Airport Closed For Second Day

Local Airport Closed For Second Day

The local wing of the Murtala Muhammed International Airport (MMIA), Ikeja in Lagos remained grounded on Tuesday, the second day of the petroleum subsidy strike.
The protest is led by Organised Labour and a coalition of civil society groups, to protest the Federal Government’s removal of subsidy on petrol on Jan. 1.

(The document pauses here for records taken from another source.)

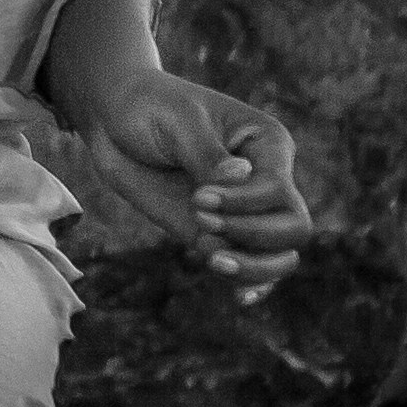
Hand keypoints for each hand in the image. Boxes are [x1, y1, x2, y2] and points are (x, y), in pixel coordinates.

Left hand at [85, 73, 308, 284]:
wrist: (113, 122)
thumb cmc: (151, 107)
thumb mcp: (179, 122)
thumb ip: (206, 154)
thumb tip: (239, 176)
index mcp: (267, 145)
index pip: (278, 190)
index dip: (243, 203)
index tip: (200, 196)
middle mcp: (264, 181)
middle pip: (294, 228)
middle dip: (254, 236)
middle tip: (203, 221)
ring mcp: (241, 212)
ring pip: (279, 256)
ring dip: (253, 267)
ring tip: (214, 262)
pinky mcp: (215, 234)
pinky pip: (247, 267)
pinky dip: (248, 283)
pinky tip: (239, 298)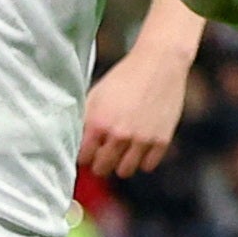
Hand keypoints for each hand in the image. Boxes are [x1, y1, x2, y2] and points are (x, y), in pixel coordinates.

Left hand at [80, 46, 188, 176]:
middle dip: (99, 164)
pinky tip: (137, 149)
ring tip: (119, 155)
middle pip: (103, 168)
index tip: (84, 155)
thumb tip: (75, 138)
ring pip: (125, 171)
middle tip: (100, 158)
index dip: (83, 157)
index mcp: (98, 122)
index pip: (84, 156)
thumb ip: (85, 118)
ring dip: (120, 165)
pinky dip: (142, 161)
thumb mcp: (95, 94)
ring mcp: (142, 140)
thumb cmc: (124, 77)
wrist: (157, 65)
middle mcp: (119, 134)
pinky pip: (148, 166)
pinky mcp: (162, 141)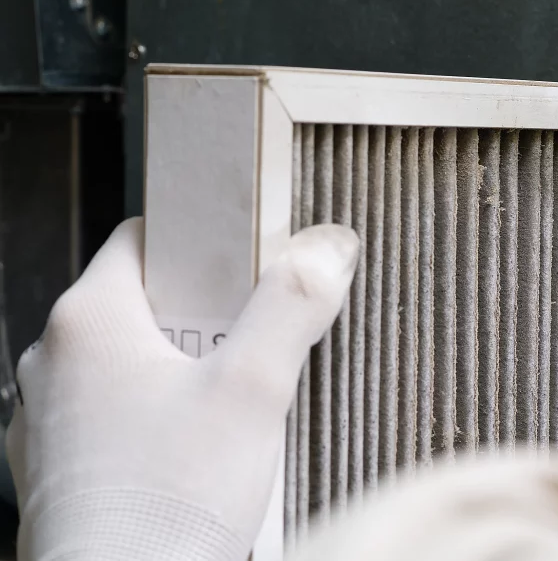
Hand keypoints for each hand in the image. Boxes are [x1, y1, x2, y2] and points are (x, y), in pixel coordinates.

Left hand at [7, 218, 357, 560]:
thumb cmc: (170, 501)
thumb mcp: (253, 388)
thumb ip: (292, 305)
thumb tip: (328, 246)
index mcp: (88, 321)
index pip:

At 9.00 a.m., no local flight had either landed or taken-off from either the MMA2 terminal or the General Aviation Terminal (GAT).
Under normal circumstances, the departure and arrival halls of both terminals are usually filled with passengers either travelling to other parts of the country or arriving in Lagos.
Also, the usual hustling and bustling at the eateries and the bureau de change centres around the domestic terminals have been suspended since the commencement of the strike on Monday.

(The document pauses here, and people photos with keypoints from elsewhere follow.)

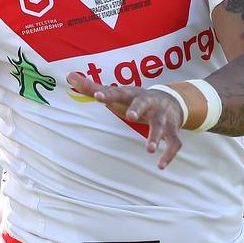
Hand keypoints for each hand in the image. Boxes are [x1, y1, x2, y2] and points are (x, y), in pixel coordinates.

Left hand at [66, 72, 183, 168]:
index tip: (97, 97)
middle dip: (138, 109)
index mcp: (132, 94)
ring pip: (161, 125)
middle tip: (131, 117)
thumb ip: (92, 87)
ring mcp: (162, 116)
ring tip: (149, 150)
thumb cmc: (135, 99)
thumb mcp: (117, 93)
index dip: (108, 94)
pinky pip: (174, 142)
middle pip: (143, 103)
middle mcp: (149, 102)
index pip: (118, 92)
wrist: (171, 100)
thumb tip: (68, 76)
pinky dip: (169, 154)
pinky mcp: (173, 129)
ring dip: (156, 136)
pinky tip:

It was observed that the security outfit, OP-MESSA, and the airport security agencies are manning the MMA2 gates, frisking the individuals passing through the gates, while motorists had their booths their checked.
At the main entrance to the Local Wing of the airport, officials from the aviation sector unions, assisted by those from the Nigeria Labour Congress (NLC) and the Trade Union Congress (TUC), screened all visitors.
“We will ensure no flight takes off today and we are having more of our members stationed at other strategic areas within the airport to ensure this,” a unionist told NAN.

These union members also had around them some policemen, to ensure that there was no breach of the peace.
Cab operators parked their vehicles at the GAT, with no passengers to patronise them.
Alhaji Jibrin Musa, a cab operator, said that they were not ready to count their losses for now, adding that no sacrifice could be too much to ensure the success of the strike.

“If we have to do this for God knows when, to win, we shall not back out because we are all stakeholders in the Nigerian project,” he said.
All airline offices within the local wing of the airport were under lock and key, as their workers observed the strike in their various homes.
Meanwhile, the toll gates on the Lekki/Epe highways were all deserted on Tuesday with only armed policemen were seen guarding the facilities at the toll gates.

The toll gates were also not operated on Monday because– according to a resident of the area– it would have been unwise because the number of vehicles on the road were lean, and the toll collectors could have been attacked by any mob of protesters.
A huge crowd of protesters gathered for day two of the anti petrol subsidy removal on Tuesday and were moving gradually from the Mainland to the Tafawa Balewa Square (TBS) on Lagos Island.

TBS was the venue of many of the activities that marked Nigeria’s independence ceremony in 1960.